Not Crisis, But More Corrosion
No one denies that Japan’s chronic deficits have consequences. The impact, however, is not a JGB crash but continued slow corrosion of the economy. That difference in diagnosis requires a very different prescription.
First, the deficit itself is not the cause of Japan’s economic maladies, but rather a symptom of weak private demand. So, the first priority is to address the root causes of that weak demand, which are the sluggishness of real wages and cash hoarding by corporations.
The deficit is also a product of weak growth in GDP and therefore in the tax base. In any country, GDP depends on the number of workers and their productivity, i.e., GDP per worker. If the number of workers grows 1% and output per worker by 2%, then GDP will grow 3%. In Japan, the working-age population will shrink 1% a year over the next two decades. But Japan can make up for this with better productivity. Since 2000, GDP per work-hour has risen just 1% a year, half the 2% rate in the 1990s.
Restoring 2% productivity growth would provide the same boost to GDP as if there were no decline in the number of workers. Can this be done? Yes. Japan’s productivity is currently 25% below the rest of the Group of Seven countries. So, undertaking structural reforms that enable Japan to catch up to world benchmarks could boost productivity in a big way.
Effective reform requires that taxes, spending, and other policies be harmonious with growth, so as to expand the tax base. There are some countries where a consumption tax is fine, but Japan is not one of them. That’s because it makes weak consumer demand even weaker. Other, better taxes are available.

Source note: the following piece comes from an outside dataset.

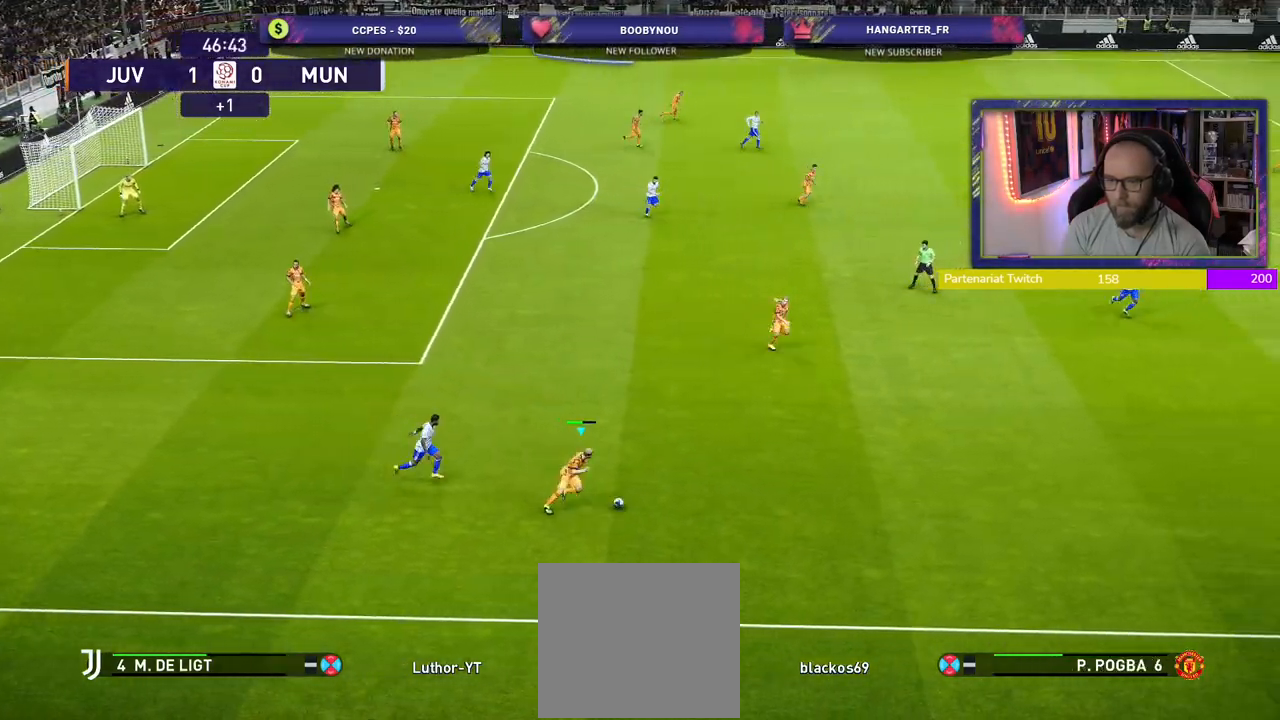
{"buttons": [], "left_stick": "right", "right_stick": "center", "events": [[400, "R2", "up"]]}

On the spending side, paving over riverbeds and providing credit guarantees for zombie companies not only depresses growth but make the public distrust any kind of tax increase since it feels the money would be wasted.

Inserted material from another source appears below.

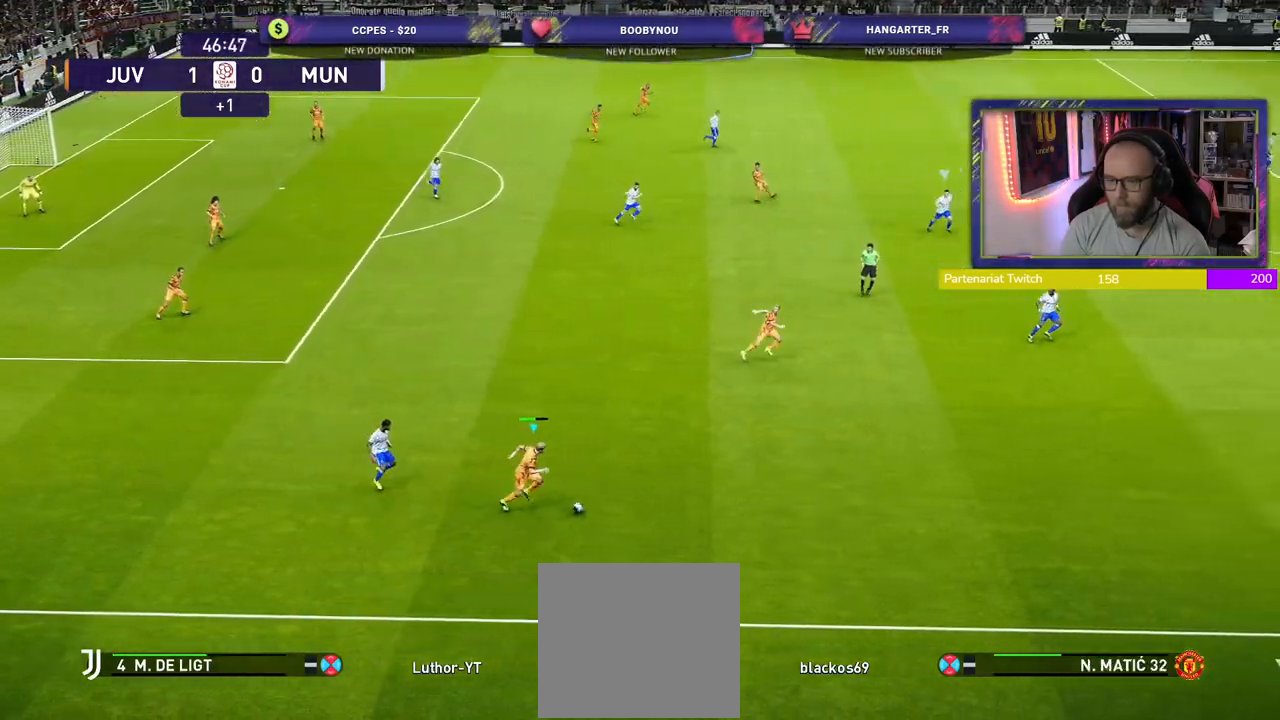
{"buttons": [], "left_stick": "right", "right_stick": "center", "events": []}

Finally, the chronic deficits increase pressure on the BOJ to maintain its ultra-low interest rate policy and, while it’s necessary now, prolonging that indefinitely weakens the economy’s foundations. For example, 36% of all bank loans now charge less than 0.5% interest, and 17% less than 0.25%.
These negligible rates keep zombie companies in business, and that hurts other, healthier companies, thereby dragging down GDP growth. Interest on deposits used to provide seniors a big chunk of their income. Not today.
If you put down ¥10 million ($88,000) on a time deposit of a year, your interest will be just ¥1,000 ($8.85), enough for a ham & bologna sandwich plus a large caffe mocha at Doutor. No wonder that 40% of retirees’ household spending each year comes from drawing down their savings. How many will run out of savings before they run out of years?
Better growth will not solve all the budget problems, but it would make them far more manageable. On the other hand, undertaking tax hikes and spending cuts without structural reform will make the budget problems even worse.